The study investigated the relationship between the credit management and company

profitability in selected manufacturing companies in Garowe Puntland, Somalia with the

objectives of determining the level of credit management in selected manufacturing

companies in Garowe Puntland Somalia, to determine the level of profitability in

selected manufacturing companies in Garowe Puntland Somalia and to establish the a

relationship between the level credit management and level of profitability in selected

manufacturing companies in Garowe Puntland Somalia.

The study used a descriptive correlation quantitative design focused on two (2)

manufacturing companies in Garowe Puntland Somalia consisting of a total population

of 40 company staff consisting of finance managers and customers. A sample of 36

respondents was selected using simple random technique. The data collection method

used was questionnaire. Data analysis techniques of frequency, percentages, mean and

correlation analyses were used as found appropriate.

The study found that the companies controls credit management through proper

procedure by applying effective credit policies, credit terms, credit limits, credit

standards credit period, credit discounts, and collection procedure, The findings showed

that the most respondents agreed that credit management process plays great role the

collection of sales revenue and if this system is poor or weak, company will not be able

to collects its overdue accounts effectively and efficiently and the study found that there

is a significant relationship between credit management and profitability.
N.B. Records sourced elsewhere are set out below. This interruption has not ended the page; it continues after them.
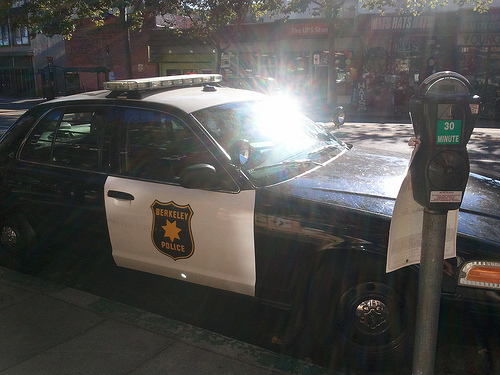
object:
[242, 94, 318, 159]
light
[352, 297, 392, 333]
hubcaps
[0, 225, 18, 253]
hubcaps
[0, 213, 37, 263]
rim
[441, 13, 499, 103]
storefront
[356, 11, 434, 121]
storefront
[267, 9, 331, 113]
storefront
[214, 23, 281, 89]
storefront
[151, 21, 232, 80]
storefront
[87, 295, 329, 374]
green paint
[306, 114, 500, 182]
ground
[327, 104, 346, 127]
car mirror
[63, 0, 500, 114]
buildings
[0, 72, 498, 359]
car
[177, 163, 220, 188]
mirror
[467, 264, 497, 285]
orange light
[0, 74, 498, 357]
vehicle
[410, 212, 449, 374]
pole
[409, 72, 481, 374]
meter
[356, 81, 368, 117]
sign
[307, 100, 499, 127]
sidewalk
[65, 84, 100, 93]
bench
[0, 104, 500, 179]
street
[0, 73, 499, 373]
police car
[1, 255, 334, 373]
sidewalk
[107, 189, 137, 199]
handle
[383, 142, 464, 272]
sign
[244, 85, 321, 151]
sunlight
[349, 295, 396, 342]
rim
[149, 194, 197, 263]
logo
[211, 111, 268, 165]
police officer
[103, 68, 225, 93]
lights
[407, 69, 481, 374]
parking meter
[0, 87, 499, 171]
road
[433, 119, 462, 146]
sign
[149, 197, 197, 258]
sticker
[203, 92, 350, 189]
windshield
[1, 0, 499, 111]
background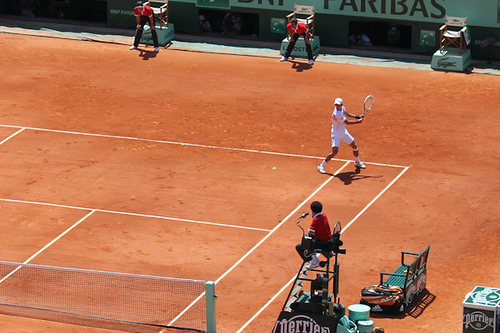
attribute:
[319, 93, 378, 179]
player — wearing white, holding racket, in white, swinging, on court, wearing shorts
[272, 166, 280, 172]
ball — yellow, green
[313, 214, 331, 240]
shirt — red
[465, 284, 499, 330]
water — advertisement, in container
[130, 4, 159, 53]
person — bending, wearing shirt, near wall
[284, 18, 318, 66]
man — wearing shirt, wearing hat, near wall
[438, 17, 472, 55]
seat — empty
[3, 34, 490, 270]
court — red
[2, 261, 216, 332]
net — on court, on top of court, white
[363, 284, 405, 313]
bag — black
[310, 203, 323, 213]
hair — black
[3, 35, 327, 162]
dirt — brown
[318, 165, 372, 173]
sneakers — white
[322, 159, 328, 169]
sock — white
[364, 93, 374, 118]
racket — in hand, white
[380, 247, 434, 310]
bench — green, a green bench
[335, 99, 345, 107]
hat — on player, white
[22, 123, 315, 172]
line — white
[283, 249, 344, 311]
chair — tall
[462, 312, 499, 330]
logo — on box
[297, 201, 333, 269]
commentator — sitting, in shirt, wearing shirt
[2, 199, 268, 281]
lines — on top of court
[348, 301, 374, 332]
barrels — green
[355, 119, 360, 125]
wristband — red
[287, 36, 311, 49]
hands — on knees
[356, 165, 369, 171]
shoe — white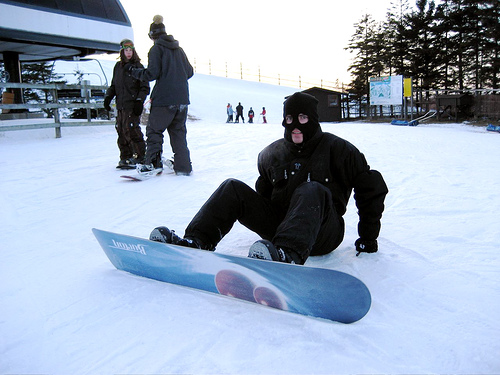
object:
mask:
[279, 91, 321, 144]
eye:
[296, 112, 308, 122]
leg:
[113, 108, 132, 161]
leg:
[126, 109, 146, 161]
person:
[103, 39, 150, 165]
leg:
[145, 104, 172, 165]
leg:
[167, 112, 192, 173]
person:
[121, 14, 197, 178]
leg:
[183, 176, 281, 250]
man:
[146, 91, 386, 265]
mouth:
[289, 129, 305, 139]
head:
[280, 94, 319, 144]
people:
[233, 101, 247, 124]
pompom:
[152, 14, 163, 24]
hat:
[146, 13, 163, 39]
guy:
[132, 17, 194, 174]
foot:
[246, 235, 283, 267]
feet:
[144, 226, 217, 250]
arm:
[352, 158, 389, 238]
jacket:
[256, 135, 385, 240]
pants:
[180, 179, 344, 266]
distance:
[1, 0, 498, 93]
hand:
[353, 235, 381, 253]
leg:
[268, 183, 344, 259]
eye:
[284, 113, 293, 125]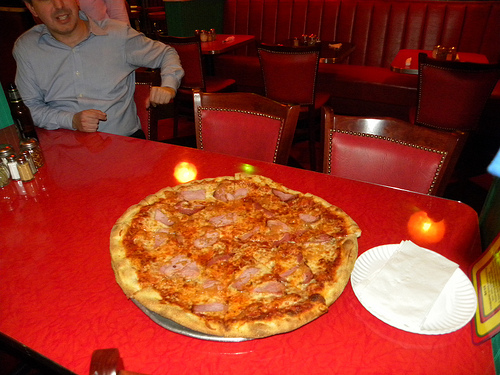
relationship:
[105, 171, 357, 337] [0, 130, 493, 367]
crust on table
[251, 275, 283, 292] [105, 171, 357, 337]
meat on crust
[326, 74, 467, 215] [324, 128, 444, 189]
chair with padding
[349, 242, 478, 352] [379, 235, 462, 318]
plate with napkins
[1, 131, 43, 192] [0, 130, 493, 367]
spices are on table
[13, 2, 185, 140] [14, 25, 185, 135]
man wearing a long sleeve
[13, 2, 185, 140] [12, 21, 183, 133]
man wearing a shirt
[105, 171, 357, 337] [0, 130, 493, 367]
crust on a table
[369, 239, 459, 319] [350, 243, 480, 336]
napkins are on a plate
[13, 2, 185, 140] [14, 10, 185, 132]
man has on long sleeve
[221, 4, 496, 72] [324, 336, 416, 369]
wall behind table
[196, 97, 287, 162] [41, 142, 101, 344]
chair near table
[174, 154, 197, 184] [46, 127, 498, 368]
light reflecting off table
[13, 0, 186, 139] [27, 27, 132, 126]
man wearing a shirt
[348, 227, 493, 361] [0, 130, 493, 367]
plate on table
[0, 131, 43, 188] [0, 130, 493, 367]
spices on table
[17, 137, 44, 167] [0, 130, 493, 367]
pepper on table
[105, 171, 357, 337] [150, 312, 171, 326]
crust on plate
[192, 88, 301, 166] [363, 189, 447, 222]
chair at table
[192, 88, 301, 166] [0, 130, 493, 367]
chair at table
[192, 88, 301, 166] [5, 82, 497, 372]
chair at table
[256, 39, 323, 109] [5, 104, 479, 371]
chair at table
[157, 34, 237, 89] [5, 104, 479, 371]
chair at table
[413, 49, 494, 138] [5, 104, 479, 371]
chair at table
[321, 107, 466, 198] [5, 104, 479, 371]
chair at table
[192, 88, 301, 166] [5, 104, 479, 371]
chair at table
The findings

indicated the relationship between credit management and profitability is weak positive

correlation which means there is a relationship between these two variables but it is not

strong. Therefore the Null hypothesis was rejected.

The study recommended that the finance manager should maintain that accounts credit

management model that the firm uses currently and also should improve the risk

management model which is currently weak, The finance manager should supervise

whether credit terms, credit limits, credit period are clear stated both informally and

formally. Because as Somalis, we are oral society, so, the finance manger should closely

consider that, The finance managers should come up with other strategies to satisfy

customers about model of managing accounts receivable because as table 4.5 reveals

that the customers are dissatisfied how they accounts receivable handled, offered. But

as accountants our concern is not that (customers satisfaction), our concern is level of

profit being generated by the firm and The finance manager should main and update as

environment changes the technique and tools of billing can collection procedure that the firm uses currently because they are strong as the respondents agreed.